## Tekstfragment
☆ ☆ ☆ ☆ ☆

Veel overuren, projecten die bijna standaard uitlopen en onzekere wetenschappelijke carrièreperspectieven. Promovendi staan flink onder druk. Langzaam komt er meer steun, maar eenvoudige oplossingen zijn er niet.
Het zat bèta-wetenschapper Eveline flink tegen tijdens haar promotieonderzoek. Een paar keer mislukten haar experimenten. En tot overmaat van ramp was haar dagelijks begeleider meerdere keren langdurig ziek, maar nam niemand zijn supervisietaak over.
‘Er waren nog twee onderzoekers van andere universiteiten betrokken bij mijn project, maar die zaten te ver weg om mij goed te kunnen begeleiden’, vertelt ze. ‘Ik heb maandenlang lopen zwemmen.’
‘Ik heb maandenlang lopen zwemmen’
Lang twijfelde Eveline of ze wel moest doorgaan met haar promotietraject, vertelt ze aan de telefoon. Haar echte naam ziet ze liever niet gepubliceerd op deze site, omdat ze haar voormalige begeleider niet voor het hoofd wil stoten. ‘Aanvankelijk dacht ik dat ik mijn promotie misschien nog op een andere manier kon afmaken. Maar uiteindelijk besloot ik toch te stoppen.’ Een proefschrift kwam er nooit.

☆ ☆ ☆ ☆ ☆

## Aangeleverd materiaal
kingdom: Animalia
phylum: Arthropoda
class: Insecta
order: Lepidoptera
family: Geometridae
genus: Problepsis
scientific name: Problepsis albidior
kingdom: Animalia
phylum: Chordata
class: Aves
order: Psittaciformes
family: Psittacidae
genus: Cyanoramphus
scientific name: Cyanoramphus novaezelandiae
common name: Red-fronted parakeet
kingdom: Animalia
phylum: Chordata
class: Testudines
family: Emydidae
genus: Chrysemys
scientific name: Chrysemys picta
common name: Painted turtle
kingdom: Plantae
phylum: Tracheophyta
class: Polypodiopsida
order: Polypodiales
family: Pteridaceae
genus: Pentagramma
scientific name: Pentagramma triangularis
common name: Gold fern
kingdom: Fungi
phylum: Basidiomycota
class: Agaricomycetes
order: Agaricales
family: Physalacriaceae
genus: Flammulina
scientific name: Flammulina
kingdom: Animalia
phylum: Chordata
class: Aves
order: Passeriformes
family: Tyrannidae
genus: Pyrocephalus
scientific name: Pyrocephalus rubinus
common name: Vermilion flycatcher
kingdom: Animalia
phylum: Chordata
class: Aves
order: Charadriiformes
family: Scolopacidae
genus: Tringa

☆ ☆ ☆ ☆ ☆

## Gestelde opdrachten
1. Leg in één tot drie zinnen uit waarom Eveline volgens het tekstfragment haar echte naam liever niet op de site gepubliceerd ziet.
2. Som alle omstandigheden op die het tekstfragment in de openingszin noemt als oorzaken van de druk op promovendi.

## Antwoorden per opdracht
1. Eveline wil haar voormalige begeleider niet voor het hoofd stoten. Daarom ziet zij haar echte naam liever niet op de site gepubliceerd.

2.
- Veel overuren
- Projecten die bijna standaard uitlopen
- Onzekere wetenschappelijke carrièreperspectieven